広報誌「かけはし」

 
■2016年11月 No.542
生活習慣病予防に役立つデータの眺め方
〜生活習慣病は予測できるか?〜

 9月27日、薬業年金会館で健康セミナーを開催。大阪がん循環器病予防センター 予防推進部長兼健康開発部長 岡田 武夫氏が「生活習慣病予防に役立つデータの眺め方〜生活習慣病は予測できるか〜」をテーマに講演されました。参加数は、76組合・102人(以下に講演要旨)。

 
 
岡田 武夫 氏
全国的な統計でみると
 平成27年の人口動態統計をみると、日本人の死因は、がん(悪性新生物)、脳血管疾患(脳卒中)、心疾患(高血圧性以外)、肺炎で約3分の2を占める。心疾患の内訳をみると「心不全」が36.6%を占める。心不全の多くは心臓病が原因であろうが、他の疾患がここに紛れ込んでいる可能性は十分にある。
 年齢別の死亡数、死因をみると、男女ともに60歳未満で亡くなられる方は少数である。若くして亡くなる女性の死因は悪性新生物が多く、男性の死因はそれに心疾患が加わる。
 平成27年簡易生命表をみると、死亡確率が最も高いのは男女ともに悪性新生物である。特定死因を除去したときの平均余命の延びは、悪性新生物が最も大きい。悪性新生物が比較的若い層の死因となることが多い。肺炎による死者は高齢者が多い。心疾患、脳血管疾患は比較的若い層から高齢になるまで死因として重要、と考えられる。また、年齢により死亡数が大きく異なることに注意したい。
 さて、平成26年患者調査によると、実際に通院している患者が最も多いのは高血圧で約680万人、悪性新生物が約300万人、脳血管疾患が約250万人、心疾患が約190万人となる。ちなみに、急性上気道感染症(すなわち風邪)の患者は、脳血管疾患よりわずかに少ない。

われわれの経験から
 大阪府立健康科学センター時代のデータでみると、年齢を問わず、体重が重いほど、健診時の血圧が高いほど高血圧になりやすく、一方で、肥満していても体重が5%以上減った群では高血圧になる割合が小さくなっていた。
 同時期のデータでみると、脳血管疾患は肥満者で発症が多く、虚血性心疾患は若年と高齢の男性で肥満者での発症が多くなっていた。高血圧、糖尿病であるものは、虚血性心疾患、脳卒中を発症しやすいが、脂質異常症は、高齢者で脳卒中に関係していなかった。飲酒は虚血性心疾患の発症と関係せず、脳血管疾患と関係していた。

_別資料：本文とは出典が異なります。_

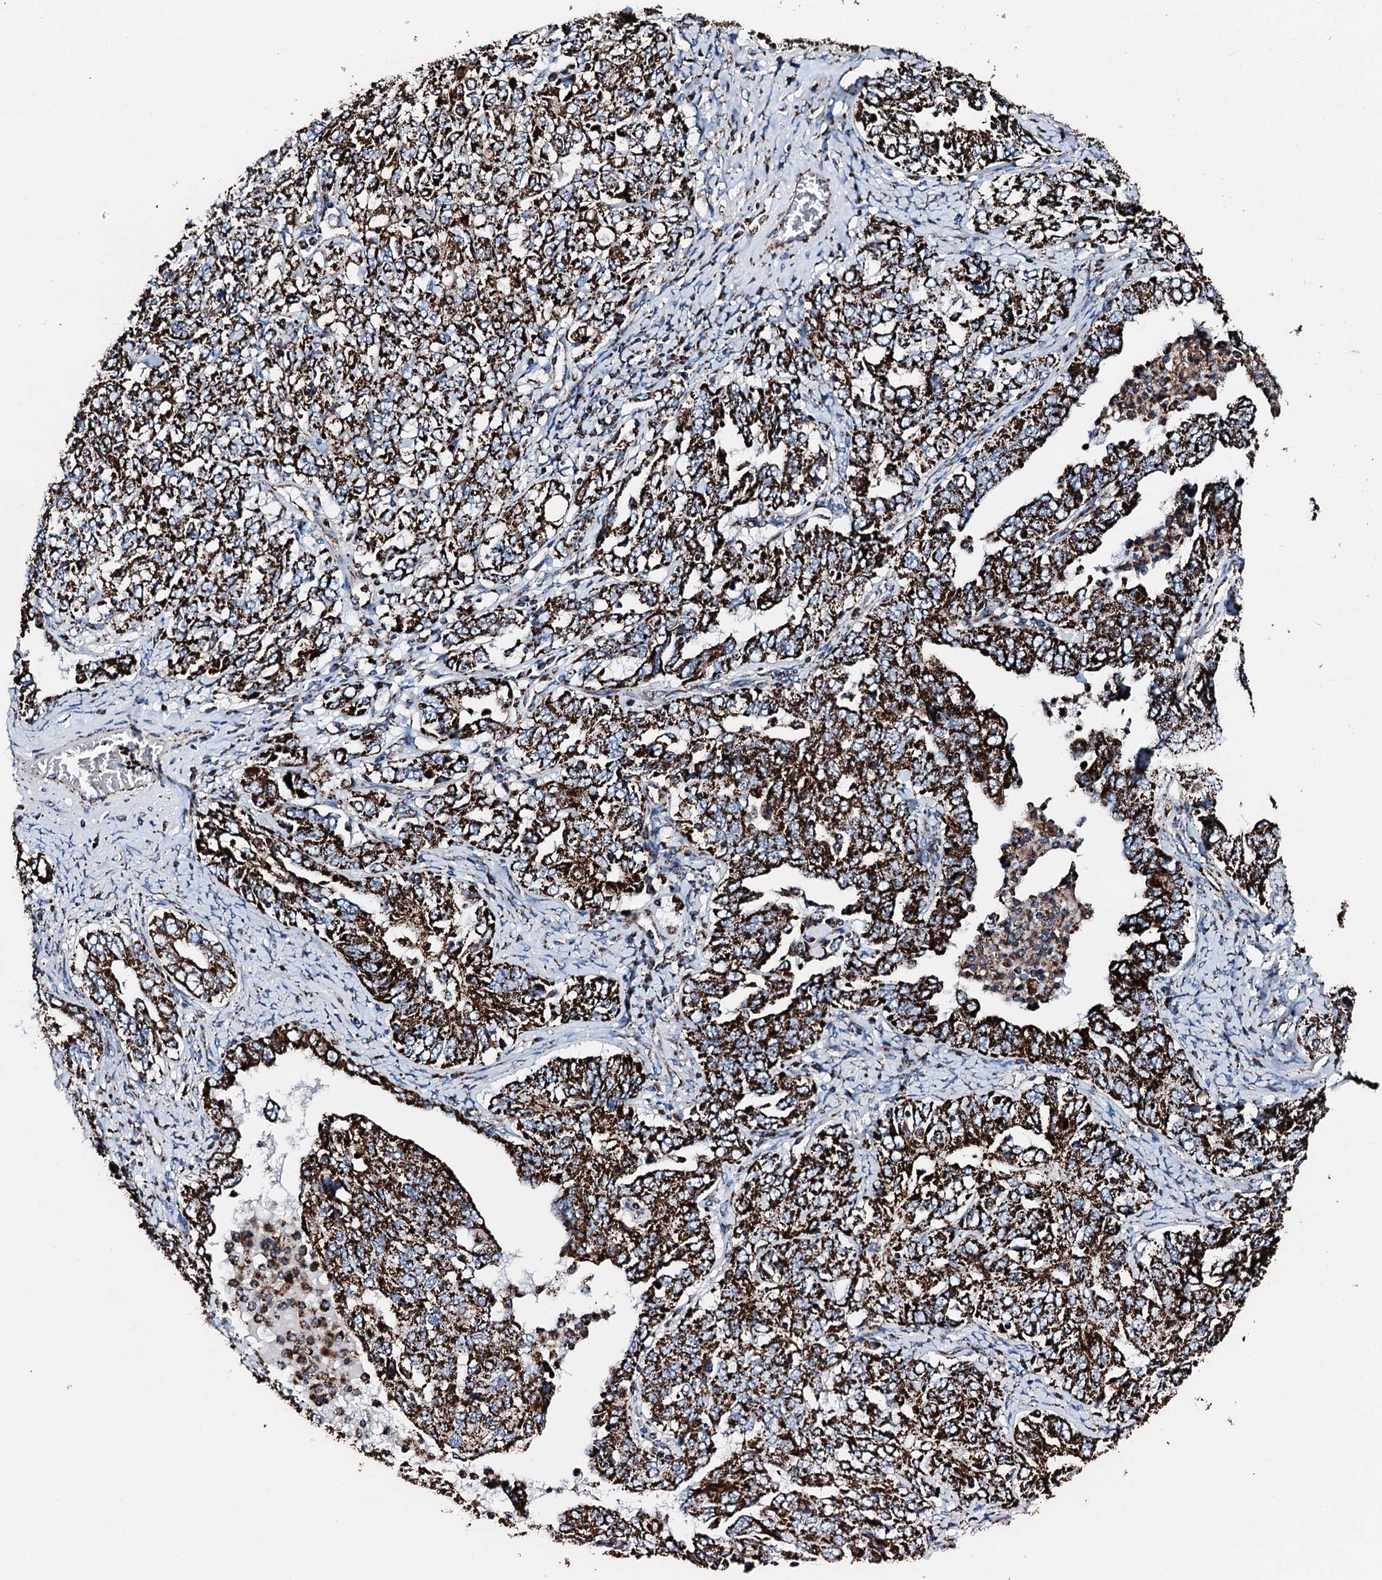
{"staining": {"intensity": "strong", "quantity": ">75%", "location": "cytoplasmic/membranous"}, "tissue": "ovarian cancer", "cell_type": "Tumor cells", "image_type": "cancer", "snomed": [{"axis": "morphology", "description": "Carcinoma, endometroid"}, {"axis": "topography", "description": "Ovary"}], "caption": "The micrograph displays staining of ovarian endometroid carcinoma, revealing strong cytoplasmic/membranous protein staining (brown color) within tumor cells.", "gene": "HADH", "patient": {"sex": "female", "age": 62}}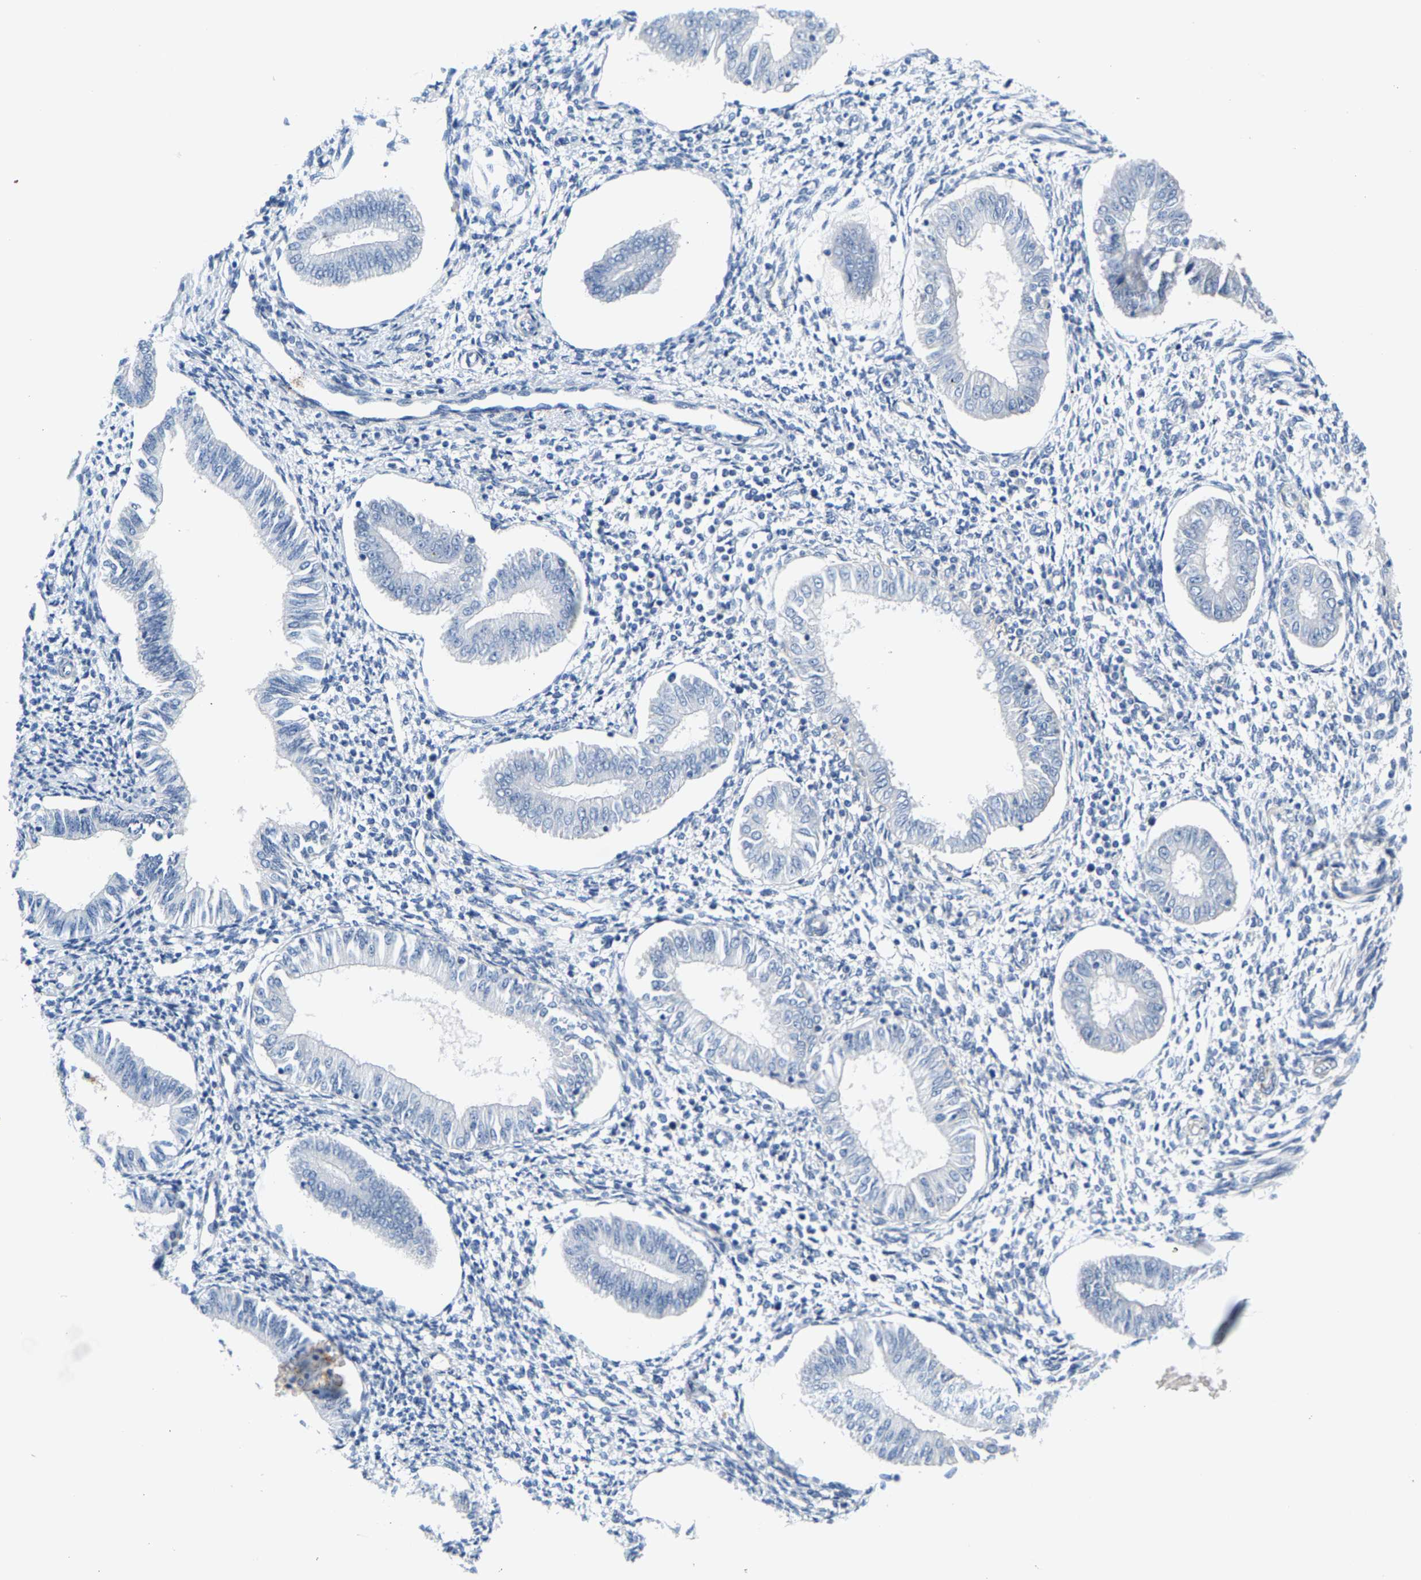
{"staining": {"intensity": "negative", "quantity": "none", "location": "none"}, "tissue": "endometrium", "cell_type": "Cells in endometrial stroma", "image_type": "normal", "snomed": [{"axis": "morphology", "description": "Normal tissue, NOS"}, {"axis": "topography", "description": "Endometrium"}], "caption": "Immunohistochemistry of normal human endometrium demonstrates no expression in cells in endometrial stroma.", "gene": "SHMT2", "patient": {"sex": "female", "age": 50}}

喫煙は、虚血性心疾患と関係していた。
 当センターで運用している循環器疾患の発症予測ツールでは、飲酒を止めると、循環器疾患の発症率が上昇するケースがあるが、これは前記のような状況を反映しているものと考えられる。

肥満と死亡、その他
 BMIが21〜27の範囲が最も死亡率が低く、年齢とともに総死亡率が最低となるBMI値が上昇していくといわれている。若くして亡くなられる方の死因に肥満がリスクとなる疾患が多いので、年齢が高くなるほど相対的に肥満の影響が少なくなるものと考えられる。
 昭和30年代以降、動物性脂肪の摂取の増加により血清コレステロール値は上昇し、脳出血が減少した。コレステロール値の上昇は虚血性心疾患を増加させるが、脳血管疾患減少の効果の方が大きく、日本人では飽和脂肪酸の摂取量が多いほうが循環器疾患全体の発生率が低くなる傾向がある。
 データを眺めて予測を立てるとき、あまりに複雑な論理、筋道は考えず(オッカムの剃刀)、論理的にあり得ないことは考えず、「ない」という事実にも留意すべきである。酒は百薬の長というが、その害については徒然草にも記述がある。古人の知恵に学ぶこともまだまだ多いようである。